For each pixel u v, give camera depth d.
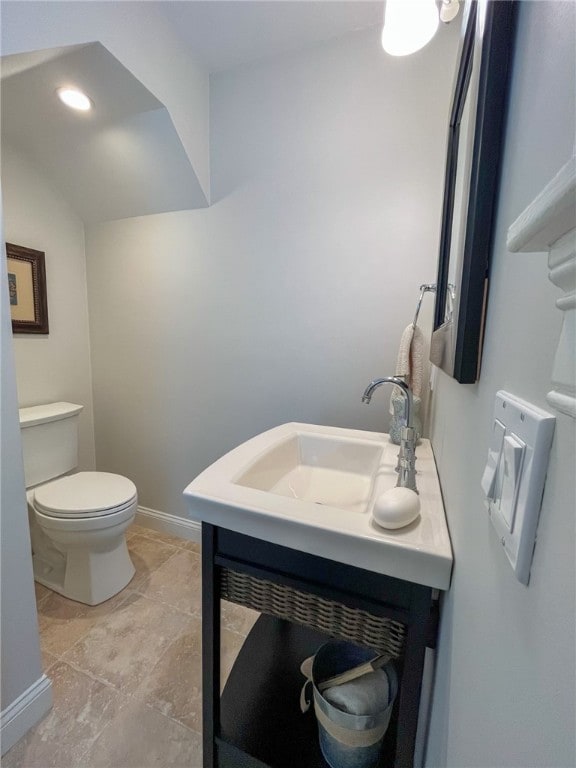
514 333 0.33
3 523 0.94
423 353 1.15
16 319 1.66
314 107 1.38
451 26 1.17
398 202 1.32
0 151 1.51
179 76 1.37
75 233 1.91
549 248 0.21
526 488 0.26
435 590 0.67
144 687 1.14
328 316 1.48
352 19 1.23
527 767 0.24
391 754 0.81
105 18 1.08
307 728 0.89
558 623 0.21
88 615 1.42
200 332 1.74
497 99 0.39
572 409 0.19
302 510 0.69
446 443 0.74
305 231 1.47
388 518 0.62
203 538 0.77
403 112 1.27
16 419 0.95
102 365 2.02
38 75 1.19
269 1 1.18
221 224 1.61
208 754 0.86
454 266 0.67
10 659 0.97
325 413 1.54
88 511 1.38
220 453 1.79
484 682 0.34
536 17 0.31
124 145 1.51
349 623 0.69
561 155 0.24
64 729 1.01
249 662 1.08
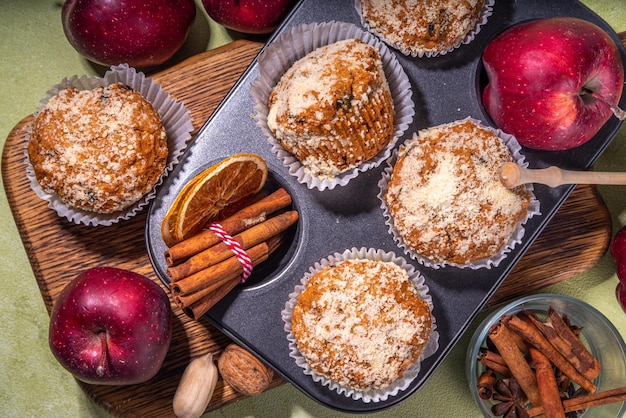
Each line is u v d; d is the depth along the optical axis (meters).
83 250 0.51
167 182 0.49
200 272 0.47
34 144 0.48
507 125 0.49
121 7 0.49
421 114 0.51
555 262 0.53
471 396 0.54
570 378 0.52
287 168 0.50
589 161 0.51
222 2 0.50
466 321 0.50
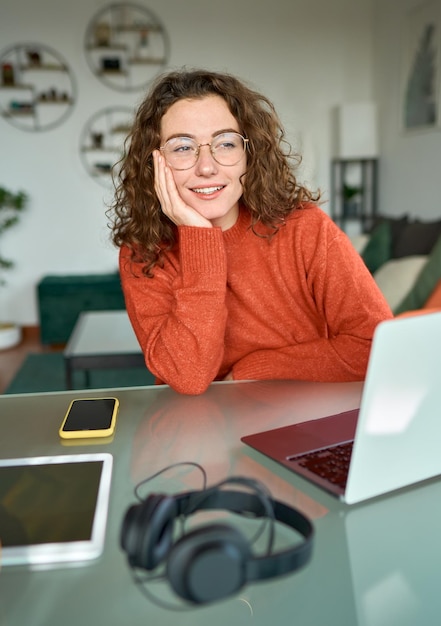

· · · · · · ·

What the task requires:
All that should be written out is the stretch of lines above between the one holding "549 248 0.21" and the one holding "124 145 1.51", inclusive, exactly as given.

Exercise output:
549 248 0.21
526 488 0.26
435 590 0.67
144 687 1.14
328 316 1.48
352 19 1.23
527 767 0.24
391 754 0.81
105 18 1.08
307 728 0.89
558 623 0.21
88 615 1.42
200 332 1.74
497 99 0.39
572 409 0.19
302 510 0.69
446 443 0.74
305 231 1.47
388 518 0.62
203 538 0.77
403 112 1.27
16 419 0.95
102 365 2.02
38 75 1.19
269 1 1.18
221 224 1.61
208 754 0.86
454 266 0.67
10 659 0.97
325 413 1.54
88 511 1.38
220 453 1.79
484 682 0.34
536 17 0.31
124 145 1.51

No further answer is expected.